◆ことばの話395「敗れ続けてきました」

カナダで行われている世界陸上。その女子百メートルで、シドニー五輪の金メダリストでここ4年間無敵の女王、アメリカのマリオン・ジョーンズ選手が、ウクライナのピンツセビッチ選手に敗れるというニュースがありました。

それを実況したアナウンサー(TBS)が、ピンツセビッチ選手について、



「この4年間、マリオン・ジョーンズの前に、敗れ続けてきました。」



と言ったのですが、この言葉に「おやっ?」と思いました。

「敗れ続ける」

何か違和感があります。

「負け続ける」「負け続けてきました」

なら、納得できます。この差は何でしょうか?



例えば、自分が負けた時に、心の中でつぶやく言葉は、

「負けた・・・。」

であって、

「敗れた・・・。」

ではありえません。ここから考えると、「負ける」は、その勝負の一方の当事者である敗者の状態を指し、「敗れる」は、その勝負の当事者ではない第三者から見た勝負の結果の状態を指す。だから勝負がついた時に、敗者の状態を「敗れました」とは言えます。



また、「続ける」という言葉は、自然と「続く」のではなく、その行為を継続する人の「そうありたい」という「意志・気持ち・希望」が関わってきます。ピンツセビッチ選手は「自分の意志・希望」で「敗れる」状態を続けてきた訳では、勿論ありません。自分の意志・希望に反して「敗れる」という状態が「続いて」きたのです。その点でまず「破れ続けてきました。」という表現がなんか受け入れられないのではないでしょうか。
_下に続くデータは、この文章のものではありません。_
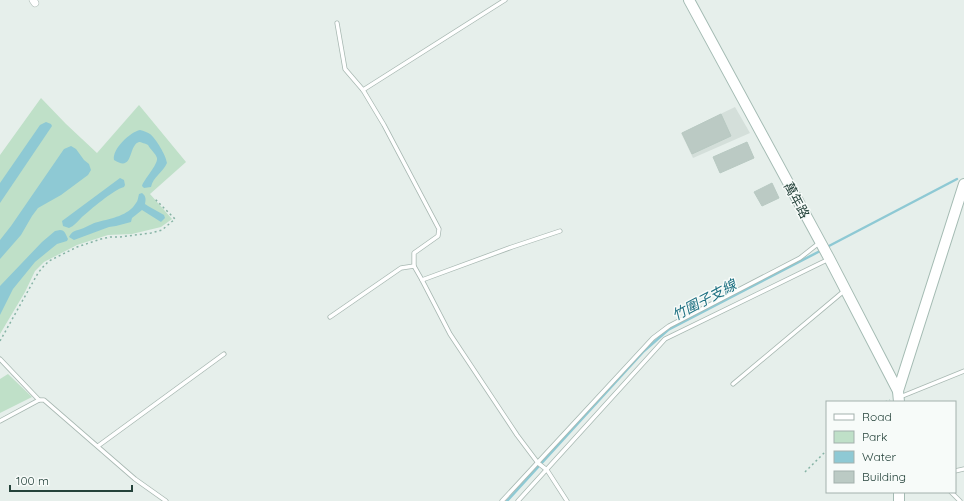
<svg xmlns="http://www.w3.org/2000/svg" width="964" height="501" font-family="Quicksand,'Noto Sans TC',sans-serif">
	<style>
		.built { fill: #d4dfda }
		.green { fill: #bfe0c8 }
		.water { fill: #8ec9d4 }
		.lines { fill: none; stroke-linecap: round; stroke-linejoin: round }
		.stream { stroke: #8ec9d4; stroke-width: 2.5 }
		.building { fill: #bbcac4; stroke: #b8c9c2 }
		.lane-casing { stroke: #a8b8b2; stroke-width: 5 }
		.street-casing { stroke: #a8b8b2; stroke-width: 8 }
		.secondary-casing { stroke: #a4bbb3; stroke-width: 12 }
		.path { stroke: #86b3a5; stroke-width: 1.5; stroke-dasharray: 2 3; stroke-linecap: butt }
		.lane { stroke: #fff; stroke-width: 3.5 }
		.street { stroke: #fff; stroke-width: 7 }
		.secondary { stroke: #fff; stroke-width: 10 }
		.labels { text-anchor: middle; dominant-baseline: central; stroke-width: 3; stroke-linejoin: round; paint-order: stroke }
		.street-label { font-size: 13px; fill: #24423a; stroke: #f7fbf9 }
		.water-label { font-size: 14px; font-style: italic; fill: #1c6f80; stroke: #f7fbf9 }
	</style>
	<rect width="100%" height="100%" fill="#e6efeb"/>
	<!-- built -->
	<path class="built" d="M 735,107 L 750,133 L 693,158 L 681,133 Z"/>
	<!-- green -->
	<g class="green">
		<path d="M 41,98 L 66,124 L 97,153 L 139,105 L 186,162 L 150,194 L 172,219 L 161,227 L 132,234 L 108,235 L 77,245 L 44,262 L 35,271 L 25,292 L 0,334 L 0,155 Z"/>
		<path d="M 8,374 L 32,397 L 0,413 L 0,379 Z"/>
	</g>
	<!-- water -->
	<g class="water">
		<path d="M 46,122 L 51,124 L 52,126 L 0,203 L 0,183 L 40,125 Z"/>
		<path d="M 140,130 C 144,131 147,132 150,134 C 156,139 166,155 167,163 C 163,172 153,177 151,187 L 144,188 L 142,186 C 144,179 158,165 157,158 C 156,154 150,149 148,145 C 146,144 141,142 139,142 C 128,145 134,173 114,160 C 112,149 130,132 140,130 Z"/>
		<path d="M 71,146 L 76,149 L 84,160 L 89,164 L 91,170 L 88,175 L 61,195 L 38,208 L 32,216 L 21,235 L 0,259 L 0,240 L 11,226 L 64,149 Z"/>
		<path d="M 120,178 L 124,180 L 125,185 L 124,187 C 113,190 90,210 81,218 C 77,222 74,226 69,228 L 63,226 L 62,221 Z"/>
		<path d="M 142,193 C 146,196 146,199 145,204 L 148,206 L 164,215 L 165,218 L 161,222 L 142,210 L 132,218 L 131,222 L 116,226 L 109,227 L 74,240 L 69,237 C 72,231 75,231 81,229 C 87,227 92,223 98,222 C 112,218 128,216 136,203 C 138,201 138,197 139,194 Z"/>
		<path d="M 60,230 C 65,230 66,235 68,239 L 67,241 L 57,244 L 35,262 L 13,289 L 0,315 L 0,286 L 42,242 L 55,231 Z"/>
	</g>
	<g class="lines">
		<!-- stream -->
		<g class="stream">
			<path d="M 827,247 L 957,179"/>
			<path d="M 507,501 L 644,351 L 668,330 L 822,250"/>
		</g>
	</g>
	<!-- building -->
	<g class="building">
		<path d="M 721,114 L 731,136 L 692,154 L 682,133 Z"/>
		<path d="M 747,142 L 754,158 L 720,173 L 713,157 Z"/>
		<path d="M 772,183 L 779,198 L 762,206 L 754,192 Z"/>
	</g>
	<g class="lines">
		<defs>
			<g id="lane">
				<path d="M 337,23 L 345,69 L 363,90 L 384,125 L 439,229 L 438,236 L 414,253 L 414,266 L 422,280 L 450,334 L 517,435 L 538,463 L 547,470 L 567,501"/>
				<path d="M 363,90 L 505,0"/>
				<path d="M 422,280 L 512,247 L 560,231"/>
				<path d="M 330,317 L 401,268 L 414,266"/>
				<path d="M 0,359 L 39,400"/>
				<path d="M 733,384 L 844,291"/>
				<path d="M 900,397 L 964,371"/>
				<path d="M 0,421 L 39,400 L 44,400 L 135,479 L 166,501"/>
				<path d="M 98,446 L 224,354"/>
				<path d="M 955,471 L 964,469"/>
				<path d="M 951,492 L 960,501"/>
				<path d="M 502,501 L 653,338 L 669,326 L 800,258 L 819,243"/>
				<path d="M 518,501 L 665,339 L 829,259"/>
			</g>
			<path id="street" d="M 33,0 L 35,3"/>
			<g id="secondary">
				<path d="M 689,0 L 829,258 L 898,391 L 899,402"/>
				<path d="M 898,391 L 964,184"/>
				<path d="M 899,501 L 899,492"/>
			</g>
		</defs>
		<!-- lane casing -->
		<use href="#lane" class="lane-casing"/>
		<!-- street casing -->
		<use href="#street" class="street-casing"/>
		<!-- secondary casing -->
		<use href="#secondary" class="secondary-casing"/>
		<!-- path -->
		<g class="path">
			<path d="M 0,341 L 38,273 L 43,267 L 49,261 L 77,247 L 101,239 L 110,237 L 120,237 L 151,233 L 162,230 L 175,219 L 154,198"/>
			<path d="M 885,402 L 890,400"/>
			<path d="M 805,472 L 827,450"/>
		</g>
		<!-- lane -->
		<use href="#lane" class="lane"/>
		<!-- street -->
		<use href="#street" class="street"/>
		<!-- secondary -->
		<use href="#secondary" class="secondary"/>
	</g>
	<g class="labels">
		<!-- street labels -->
		<g class="street-label">
			<text transform="translate(797 200) rotate(62)">萬年路</text>
		</g>
		<!-- water labels -->
		<g class="water-label">
			<text transform="translate(704 300) rotate(-28)">竹圍子支線</text>
		</g>
	</g>
	<!-- legend -->
	<rect x="826" y="401" width="130" height="92" fill="#f7fbf9" stroke="#a3b1ad"/>
	<rect x="834" y="414" width="20" height="6" fill="#ffffff" stroke="#a3b1ad"/>
	<text x="862" y="421" font-size="12" fill="#24423a">Road</text>
	<rect x="834" y="431" width="20" height="12" fill="#bfe0c8" stroke="#a3b1ad"/>
	<text x="862" y="441" font-size="12" fill="#24423a">Park</text>
	<rect x="834" y="451" width="20" height="12" fill="#8ec9d4" stroke="#a3b1ad"/>
	<text x="862" y="461" font-size="12" fill="#24423a">Water</text>
	<rect x="834" y="471" width="20" height="12" fill="#bbcac4" stroke="#a3b1ad"/>
	<text x="862" y="481" font-size="12" fill="#24423a">Building</text>
	<!-- scale -->
	<path d="M10 485v6h122v-6" fill="none" stroke="#24423a" stroke-width="2"/>
	<text x="16" y="485" font-size="12" fill="#24423a" stroke="#f7fbf9" stroke-width="3" paint-order="stroke">100 m</text>
</svg>
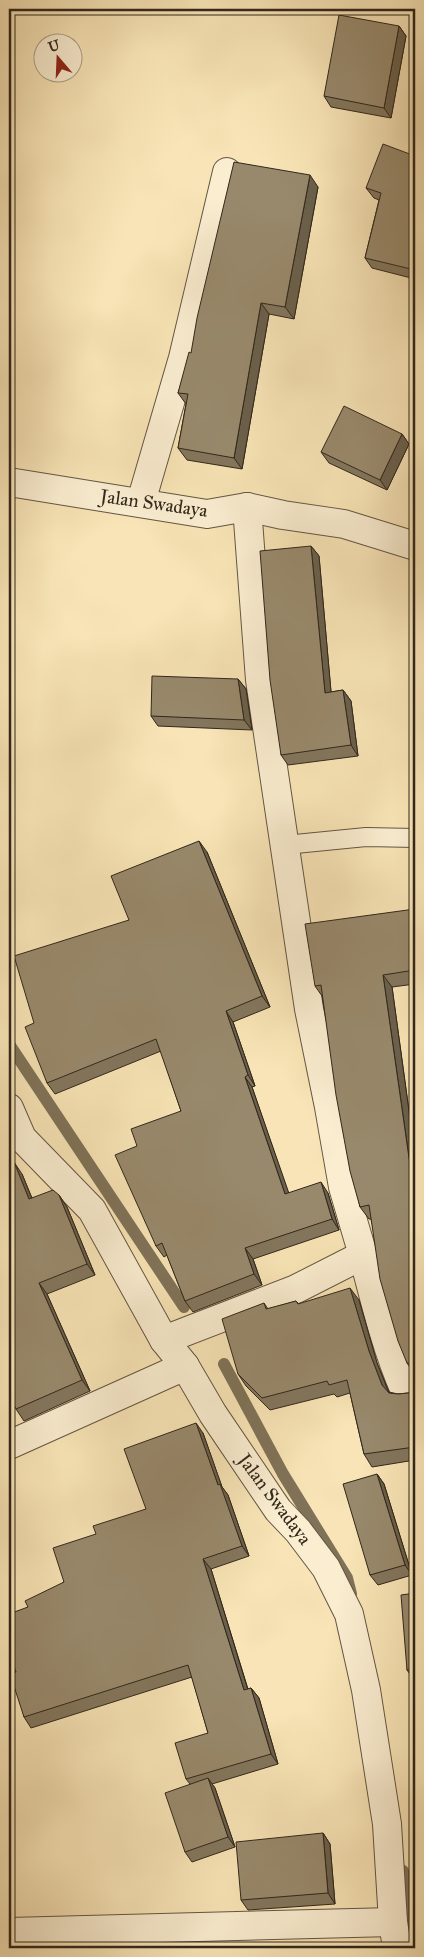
<svg xmlns="http://www.w3.org/2000/svg" width="424" height="1957" viewBox="0 0 424 1957" font-family="'IM FELL Great Primer',serif">
	<rect width="100%" height="100%" fill="#f8e4b6"/>
	<filter id="stains"><feTurbulence type="fractalNoise" baseFrequency=".004" numOctaves="4"/><feColorMatrix values="0 0 0 0 .2 0 0 0 0 .09 0 0 0 0 .02 0 0 0 .5 -.17"/></filter>
	<radialGradient id="worn" r=".72"><stop offset=".6" stop-color="#630" stop-opacity="0"/><stop offset="1" stop-color="#630" stop-opacity=".3"/></radialGradient>
	<g fill="none" stroke-linecap="round" stroke-linejoin="round">
		<!-- stream -->
		<g stroke="#807258" stroke-width="12">
			<polyline points="9,1044 184,1307"/>
			<polyline points="224,1364 283,1474 347,1578 351,1594"/>
			<polyline points="403,1871 412,1948"/>
		</g>
		<!-- lane casing -->
		<g stroke="#635642" stroke-width="20">
			<polyline id="lane" points="285,845 366,837 415,838"/>
		</g>
		<!-- street casing -->
		<g stroke="#635642" stroke-width="30">
			<g id="street">
				<polyline points="9,482 207,514 247,507 283,515 344,524 415,546"/>
				<polyline points="141,502 183,358 227,172"/>
				<polyline points="9,1108 22,1138 92,1210 164,1340 185,1366 213,1414 278,1510 298,1531 326,1568 349,1614 366,1690 387,1824 393,1922 397,1948"/>
				<path d="M 363,1255 C 375,1301 386,1348 405,1391 L 415,1390"/>
				<polyline points="164,1340 296,1289 363,1255 343,1187 329,1107 309,1009 260,680 247,507"/>
				<polyline points="9,1445 185,1366"/>
				<polyline points="9,1932 393,1922"/>
			</g>
		</g>
		<!-- lane -->
		<use href="#lane" stroke="#faedd0" stroke-width="18"/>
		<!-- street -->
		<use href="#street" stroke="#faedd0" stroke-width="28"/>
	</g>
	<!-- wall -->
	<g fill="#83765d" stroke="#31271b">
		<polygon points="399,26 406,36 391,118 331,107 324,96"/>
		<polygon points="415,156 415,279 372,268 365,258 379,200 374,198 366,188"/>
		<polygon points="318,187 294,319 269,314 242,469 187,460 178,448 186,404 178,393 191,353"/>
		<polygon points="402,434 409,444 387,490 329,463 321,452"/>
		<polygon points="311,546 319,556 331,692 343,690 351,701 358,756 288,765 281,755"/>
		<polygon points="238,679 246,689 252,730 158,726 151,716"/>
		<polygon points="207,852 270,1007 233,1022 255,1086 252,1087 288,1193 328,1193 339,1230 253,1259 262,1285 193,1312 185,1301 167,1255 164,1257 156,1246 137,1146 181,1111 161,1051 55,1094 47,1083 34,1023 129,920"/>
		<polygon points="415,909 415,984 392,987 415,1155 415,1375 407,1363 371,1219 369,1219 360,1207 322,996 315,986"/>
		<polygon points="22,1174 32,1198 59,1195 67,1207 95,1275 47,1294 90,1391 24,1421 16,1409"/>
		<polygon points="359,1300 377,1363 389,1392 398,1394 408,1393 415,1391 415,1460 372,1467 364,1454 350,1393 337,1397 334,1394 270,1410 246,1386 238,1374 264,1303 268,1309 296,1301 299,1304"/>
		<polygon points="203,1433 222,1487 228,1495 249,1556 211,1569 248,1689 251,1688 259,1698 278,1764 212,1784 215,1788 235,1847 192,1862 185,1852 190,1784 186,1779 208,1733 192,1677 31,1728 24,1717 16,1672 28,1607 64,1582 96,1534 146,1509"/>
		<polygon points="377,1474 384,1484 412,1575 378,1585 370,1575"/>
		<polygon points="415,1593 415,1680 414,1680 407,1670"/>
		<polygon points="323,1833 330,1844 335,1904 248,1910 241,1900"/>
	</g>
	<!-- shaded-wall -->
	<g fill="#6a604c" stroke="#31271b">
		<polygon points="399,26 406,36 391,118 384,108"/>
		<polygon points="310,175 318,187 294,319 285,307"/>
		<polygon points="261,303 269,314 242,469 234,458"/>
		<polygon points="402,434 409,444 387,490 380,480"/>
		<polygon points="311,546 319,556 332,703 325,693"/>
		<polygon points="238,679 246,689 252,730 244,720"/>
		<polygon points="343,690 351,701 358,756 351,745"/>
		<polygon points="199,841 207,852 270,1007 262,996"/>
		<polygon points="383,975 392,987 415,1155 415,1195 414,1193"/>
		<polygon points="226,1011 233,1022 255,1086 248,1075"/>
		<polygon points="245,1077 252,1087 293,1205 285,1194"/>
		<polygon points="14,1162 22,1174 37,1211 29,1199"/>
		<polygon points="321,1182 328,1193 339,1230 332,1219"/>
		<polygon points="59,1195 67,1207 95,1275 87,1264"/>
		<polygon points="245,1248 253,1259 262,1285 254,1274"/>
		<polygon points="39,1283 47,1294 90,1391 82,1380"/>
		<polygon points="350,1288 359,1300 377,1363 391,1398 382,1385 369,1351"/>
		<polygon points="196,1423 203,1433 222,1487 228,1495 249,1556 242,1546 218,1485"/>
		<polygon points="377,1474 384,1484 412,1575 405,1565"/>
		<polygon points="203,1559 211,1569 251,1700 244,1690"/>
		<polygon points="251,1688 259,1698 278,1764 271,1754"/>
		<polygon points="208,1778 215,1788 235,1847 228,1837"/>
		<polygon points="323,1833 330,1844 335,1904 328,1893"/>
	</g>
	<!-- building -->
	<g fill="#98896c" stroke="#31271b">
		<polygon points="339,15 399,26 384,108 324,96"/>
		<polygon points="383,144 415,156 415,270 365,258 381,193 366,188"/>
		<polygon points="234,162 310,175 285,307 261,303 234,458 178,448 188,394 178,393 189,352 191,353 197,318"/>
		<polygon points="344,406 402,434 380,480 321,452"/>
		<polygon points="311,546 325,693 343,690 351,745 281,755 270,680 260,551"/>
		<polygon points="152,676 238,679 244,720 151,716"/>
		<polygon points="199,841 262,996 226,1011 248,1075 245,1077 285,1194 321,1182 332,1219 245,1248 254,1274 185,1301 162,1243 156,1246 115,1155 137,1146 131,1129 181,1111 156,1039 47,1083 25,1027 34,1023 14,956 129,920 111,876"/>
		<polygon points="415,909 415,970 383,975 414,1193 415,1192 415,1365 413,1364 407,1363 398,1341 380,1279 369,1205 360,1207 350,1171 336,1095 321,985 315,986 305,924"/>
		<polygon points="14,1162 29,1199 53,1190 59,1195 87,1264 39,1283 82,1380 16,1409 9,1394 9,1164"/>
		<polygon points="350,1288 369,1351 382,1385 389,1393 398,1394 408,1393 415,1391 415,1447 364,1454 347,1380 329,1385 327,1381 262,1398 238,1374 222,1319 264,1303 266,1309 296,1301 298,1304"/>
		<polygon points="196,1423 218,1485 220,1484 242,1546 203,1559 244,1690 251,1688 271,1754 186,1779 175,1743 208,1733 188,1665 24,1717 10,1674 16,1672 9,1653 9,1614 28,1607 25,1601 64,1582 53,1548 96,1534 93,1526 146,1509 124,1449"/>
		<polygon points="377,1474 405,1565 370,1575 343,1484"/>
		<polygon points="415,1593 415,1670 407,1670 401,1595"/>
		<polygon points="208,1778 228,1837 185,1852 165,1793"/>
		<polygon points="323,1833 328,1893 241,1900 236,1842"/>
	</g>
	<g text-anchor="middle" dominant-baseline="central" stroke-width="4" stroke-linejoin="round" paint-order="stroke">
		<!-- street labels -->
		<g font-size="19" fill="#31271b" stroke="#faedd0">
			<text transform="translate(154 503) rotate(8)">Jalan Swadaya</text>
			<text transform="translate(275 1499) rotate(53)">Jalan Swadaya</text>
		</g>
	</g>
	<!-- margin -->
	<rect width="424" height="1957" fill="none" stroke="#f8e4b6" stroke-width="30"/>
	<rect x="10" y="10" width="404" height="1937" fill="none" stroke="#31271b" stroke-width="2.5"/>
	<rect x="15" y="15" width="394" height="1927" fill="none" stroke="#31271b"/>
	<!-- north arrow -->
	<g transform="translate(58 58) rotate(341)"><circle r="24" fill="#faedd0" stroke="#aa9e88"/>
	<path d="M0-4L9 19L0 12L-9 19Z" fill="#8f2418"/>
	<text y="-8" font-size="14" font-weight="bold" text-anchor="middle" fill="#31271b">U</text>
	</g>
	<rect width="100%" height="100%" filter="url(#stains)"/>
	<rect width="100%" height="100%" fill="url(#worn)"/>
</svg>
しかしそうすると、「負け続けてきました」も、「意志・希望ではない」(誰も負けようと思って勝負に臨んではいない。もし負けようと思っているのであるなら、それは八百長だから。)という意味では、やはり「受け入れられないはず」ですが、こちらはOKです。そうすると、また別に視点からの違いがありそうです。



「負ける」と「敗れる」の違いは何でしょうか?「敗れる」の方が、文語っぽく聞こえます。「負ける」は明らかに口語的で軽い感じ。「敗れる」の方が重みがあります。スポーツ・アナウンサーとしては、美辞麗句というか少しでも重みのある言葉で、この状況を実況して語りたい、という気持ちがあるのでしょう。口語的な「負ける」よりも、文語調の「敗れる」を使用した心理的背景には、そういったこともあるのでしょう。



また「敗れる」という言葉は、AとBが戦うことで出来た均衡状態が「やぶれる(破れる)」ことで勝敗の決着がつくという感じもします。その均衡状態は、どちらか一方(個人)によって保たれていたのではなく、またそれが崩れる状態も、両者があって初めて成り立つものですから、やはり「敗れる」は、両者の関係にのみ使い得るのではないでしょうか?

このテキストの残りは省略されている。